WRITTEN TASK 1 =>
In the forum thread on retirement savings, what split between equities and fixed income does GeniusBoy27 call probably best?

DOCUMENT EXTRACT =>
══════

1. At what point to they have to switch their RRSP's to RRIF's? When they're ready to start withdrawing? What does this entail exactly?

2. They're used to living on a very modest income. I'm assuming they should convert to RRIF's when she retires, and they're ready to start withdrawing funds?

3. I'm thinking they might be better suited to an allocation closer to 60-70% fixed income, and 30-40% equities, and ideally in a way that gets them away from their current high MER's. I'm thinking maybe 60% bonds/GIC's/???, and 40% in solid dividend paying stocks. Am I off base? Comments?

4. For their fixed income allocation, what's their best bet? An etf such as XSB/XBB? CLF? Individual GIC's? Individual bonds?


I know they're not overly well off, but I'd like to try and help them make the best of what they have. Any comments or suggestions greatly appreciated.

Cheers!
Freedom45


----------



## GeniusBoy27 (Jun 11, 2010)

1) At the low interest tax rates, he should pull out the RRSP into non-registered firms. I would start withdrawing now.
2) She should start withdrawing when she retires.
3) Re: Investment, I think 35% equities, 65% fixed income is probably best, but with low MERs.


----------



## FrugalTrader (Oct 13, 2008)

May want to talk to a pro, but it looks like they may qualify for GIS. If that is the case, then the wife may want to consider withdrawing from the RRSP over the years prior to retirement and place it in a TFSA instead. That way, her GIS benefits won't get disrupted when the RRIF mandatory withdrawals come around.


----------



## OhGreatGuru (May 24, 2009)

Freedom45 said:


> ....

══════

THE DATA =>

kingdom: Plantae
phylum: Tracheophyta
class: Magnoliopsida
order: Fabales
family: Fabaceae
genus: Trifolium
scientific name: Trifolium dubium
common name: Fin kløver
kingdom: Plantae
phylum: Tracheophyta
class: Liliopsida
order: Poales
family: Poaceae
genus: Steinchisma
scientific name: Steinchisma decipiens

══════

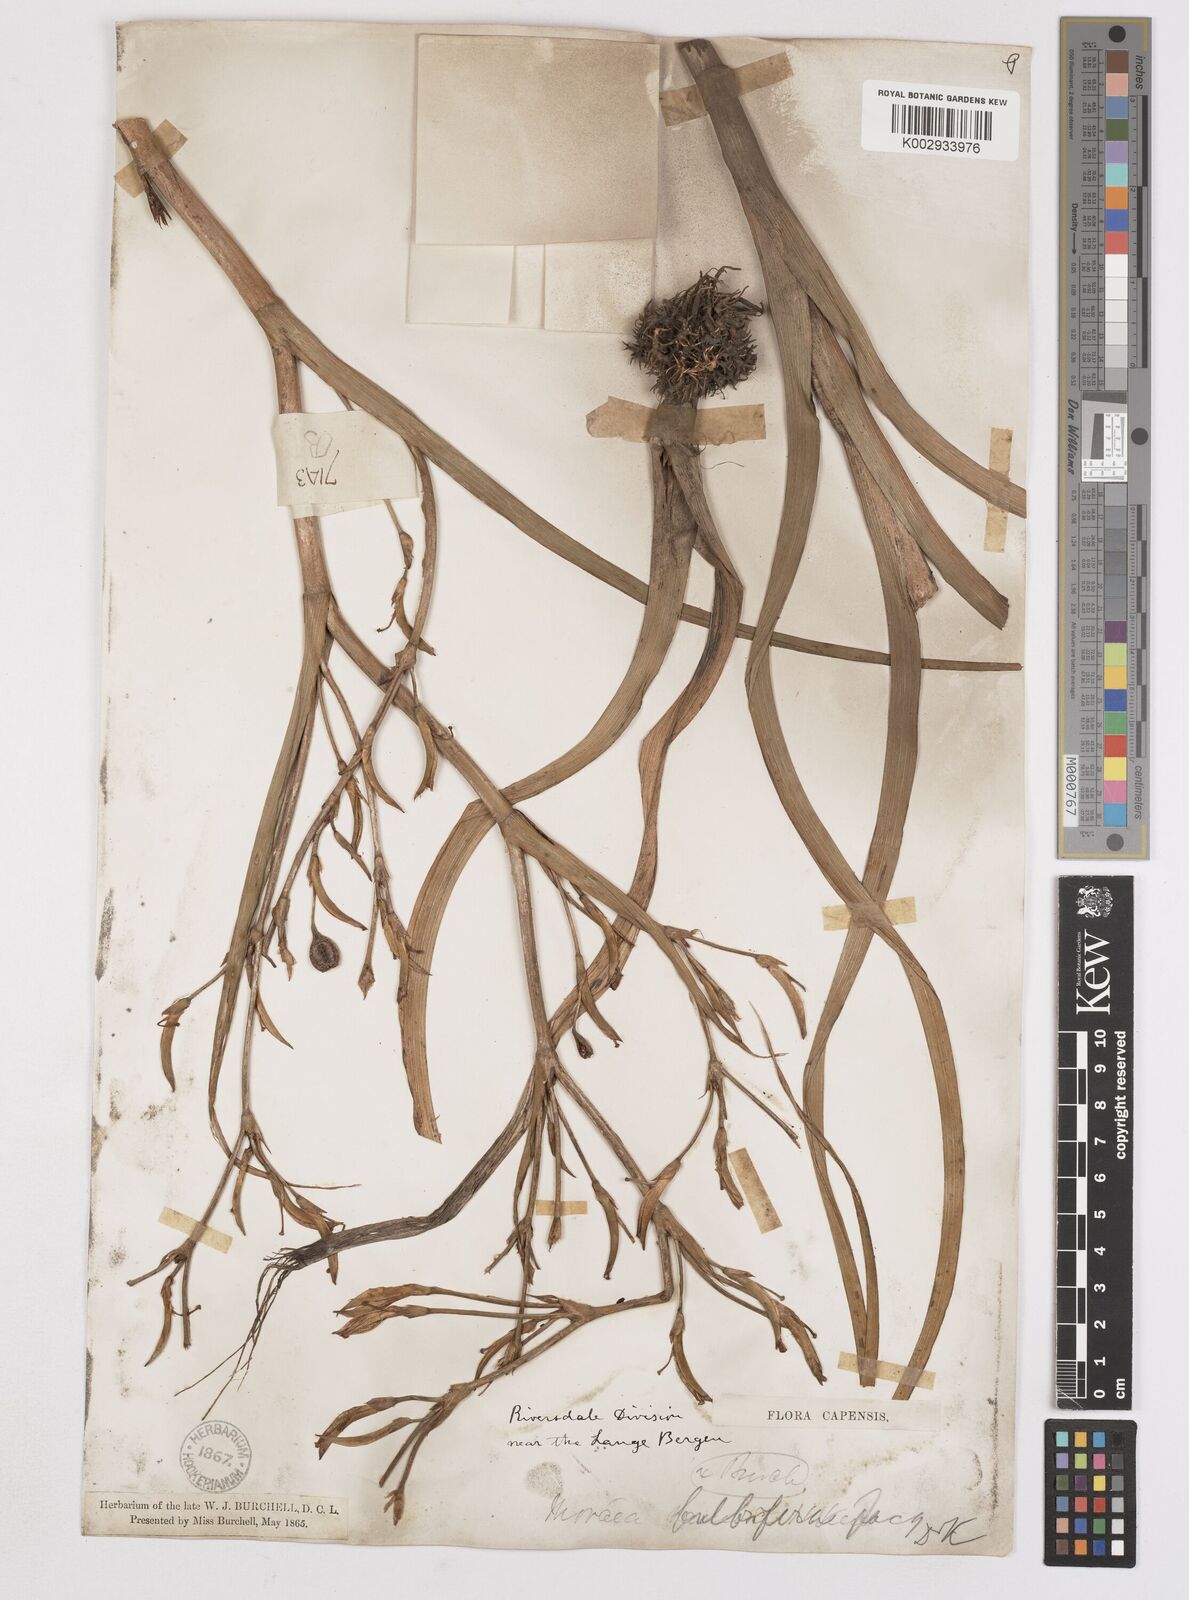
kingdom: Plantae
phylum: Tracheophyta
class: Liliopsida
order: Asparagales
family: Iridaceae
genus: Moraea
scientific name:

══════

WRITTEN TASK 2 =>
Express everything in the records from the line containing "order: Fabales" down to the line containing "genus: Steinchisma", both included, as a JSON list of strings with one string per line and blank lines left out.

RESULT 1 =>
35% equities and 65% fixed income, with low MERs.

RESULT 2 =>
[
  "order: Fabales",
  "family: Fabaceae",
  "genus: Trifolium",
  "scientific name: Trifolium dubium",
  "common name: Fin kløver",
  "kingdom: Plantae",
  "phylum: Tracheophyta",
  "class: Liliopsida",
  "order: Poales",
  "family: Poaceae",
  "genus: Steinchisma"
]